In many of the stories, we meet narrators who are ever accommodating until they face unexpected situations from which they now will have to devise ways to escape. Murthy in ‘I am Very Angry’, Punitha in ‘Bird Love’, Nur, the poet in ‘Father, Son’ are driven to behave in extraordinary ways quite opposite their usual temperament when they are edged out of their comfort zones. Hasan makes sure that they do so with aplomb, not allowing any feelings of guilt to tiptoe around them. When Murthy tries to make sense of the explosive arguments his new neighbours were having at regular intervals, he eavesdrops without any qualms, while in ‘Yellow Rose’, Gulfam’s irritation towards her mother, likewise, comes without self-censure and Punitha in ‘Bird Love’ embraces eggs in her vegetarian kitchen without questioning the new rules she was creating for herself in her marital house.
However, threaded beneath the calmness, a vein of anger throbs, threatening to break open and spill blood. But even when blood spills over as it does from the narrator’s nose in ‘The Stranger’, the anticipated eruption does not occur. Hasan makes sure that the anger of her characters is one that is subdued, controlled and snuffed out quickly before larger disturbances tear through the facade of civility.

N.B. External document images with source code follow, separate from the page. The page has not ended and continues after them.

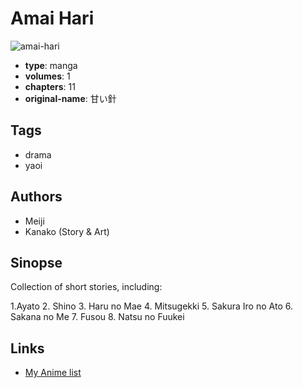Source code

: # Amai Hari

![amai-hari](https://cdn.myanimelist.net/images/manga/3/41660.jpg)

-   **type**: manga
-   **volumes**: 1
-   **chapters**: 11
-   **original-name**: 甘い針

## Tags

-   drama
-   yaoi

## Authors

-   Meiji
-   Kanako (Story & Art)

## Sinopse

Collection of short stories, including:

1.Ayato 2. Shino 3. Haru no Mae 4. Mitsugekki 5. Sakura Iro no Ato 6. Sakana no Me 7. Fusou 8. Natsu no Fuukei

## Links

-   [My Anime list](https://myanimelist.net/manga/25905/Amai_Hari)
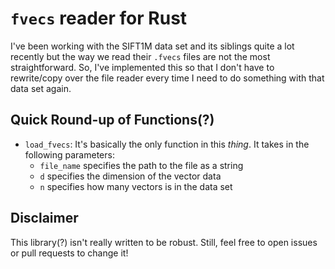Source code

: # `fvecs` reader for Rust

I've been working with the SIFT1M data set and its siblings quite a lot recently but the way we read their `.fvecs` files are not the most straightforward. So, I've implemented this so that I don't have to rewrite/copy over the file reader every time I need to do something with that data set again.

## Quick Round-up of Functions(?)

- `load_fvecs`: It's basically the only function in this _thing_. It takes in the following parameters:
    - `file_name` specifies the path to the file as a string
    - `d` specifies the dimension of the vector data
    - `n` specifies how many vectors is in the data set

## Disclaimer

This library(?) isn't really written to be robust. Still, feel free to open issues or pull requests to change it!
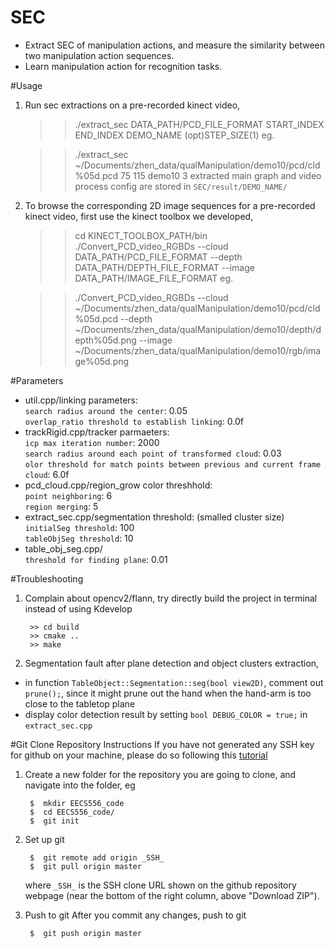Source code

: SEC
===
 * Extract SEC of manipulation actions, and measure the similarity between two manipulation action sequences. 
 * Learn manipulation action for recognition tasks.

#Usage
1. Run sec extractions on a pre-recorded kinect video,

	>> ./extract_sec DATA_PATH/PCD_FILE_FORMAT START_INDEX END_INDEX DEMO_NAME (opt)STEP_SIZE(1)
   eg.
   
   	>> ./extract_sec ~/Documents/zhen_data/qualManipulation/demo10/pcd/cld%05d.pcd 75 115 demo10 3
   extracted main graph and video process config are stored in `SEC/result/DEMO_NAME/`
   
   
2. To browse the corresponding 2D image sequences for a pre-recorded kinect video, first use the kinect toolbox we developed,
	
	>> cd KINECT_TOOLBOX_PATH/bin
	>> ./Convert_PCD_video_RGBDs --cloud DATA_PATH/PCD_FILE_FORMAT --depth DATA_PATH/DEPTH_FILE_FORMAT --image DATA_PATH/IMAGE_FILE_FORMAT
   eg.

	>> ./Convert_PCD_video_RGBDs --cloud ~/Documents/zhen_data/qualManipulation/demo10/pcd/cld%05d.pcd --depth ~/Documents/zhen_data/qualManipulation/demo10/depth/depth%05d.png --image ~/Documents/zhen_data/qualManipulation/demo10/rgb/image%05d.png

#Parameters
 * util.cpp/linking parameters: <br /> 
`search radius around the center`: 0.05 <br /> 
`overlap_ratio threshold to establish linking`: 0.0f <br /> 
 * trackRigid.cpp/tracker parmaeters: <br /> 
`icp max iteration number`: 2000 <br /> 
`search radius around each point of transformed cloud`: 0.03 <br /> 
`olor threshold for match points between previous and current frame cloud`: 6.0f <br /> 
 * pcd_cloud.cpp/region_grow color threshhold: <br /> 
`point neighboring`: 6 <br /> 
`region merging`: 5 <br /> 
 * extract_sec.cpp/segmentation threshold: (smalled cluster size) <br /> 
`initialSeg threshold`: 100 <br /> 
`tableObjSeg threshold`: 10 <br /> 
 * table_obj_seg.cpp/ <br /> 
`threshold for finding plane`: 0.01 <br /> 

#Troubleshooting
1. Complain about opencv2/flann, try directly build the project in terminal instead of using Kdevelop

        >> cd build
        >> cmake ..
        >> make
2. Segmentation fault after plane detection and object clusters extraction, 
 * in function `TableObject::Segmentation::seg(bool view2D)`, comment out `prune();`, since it might prune out the hand when the hand-arm is too close to the tabletop plane
 * display color detection result by setting `bool DEBUG_COLOR = true;` in `extract_sec.cpp`

	

#Git Clone Repository Instructions
If you have not generated any SSH key for github on your machine, please do so following this [tutorial](https://help.github.com/articles/generating-ssh-keys)

1. Create a new folder for the repository you are going to clone, and navigate into the folder, eg

		$  mkdir EECS556_code
		$  cd EECS556_code/
		$  git init
2. Set up git
		
		$  git remote add origin _SSH_
		$  git pull origin master
	where `_SSH_` is the SSH clone URL shown on the github repository webpage (near the bottom of the right column, above "Download ZIP").
3. Push to git
	After you commit any changes, push to git

		$  git push origin master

So when Murthy marches to his neighbour’s house to register his annoyance against their loud disagreements, he finds his anger getting sidetracked, while Nur’s irritation with her husband cannot compete against her worry regarding his whereabouts and Karin knows better than to argue with her son when he decides to move to the country of his birth.
Hasan’s reluctance to yield to the violence of anger does not, however, stop her from touching upon the provocative temperament of current times, “I have to lock my fingers behind my back to stop from hurting her”, “He’s the kind of citizen who throws his garbage on the street, plays Honey Singh loud enough to wake the dead, prays vociferously … but will happily run his four-wheel drive-over a beggar” “…at the first sight of a raised lathi, the men break up and flee, some slinging stones they seem to have been hiding in their fists”.
The sheer beauty of the prose weaving the narratives together sometimes becomes a distraction turning attention away from the stories themselves. The attention to detail may at times slow the pace but the elegant sentences definitely create vivid settings for the reader. With timelines ranging from pre-independence to present day, the worlds recreated in this collection are both quaint and familiar. The tapestry of tales woven together in this new collection focuses attention on the minute rendering of lives, putting into spotlight small details which mostly go unnoticed but are nevertheless ones that lend clarity and depth to the larger canvas of life.
Fehmida Zakeer is a freelance writer based in Chennai.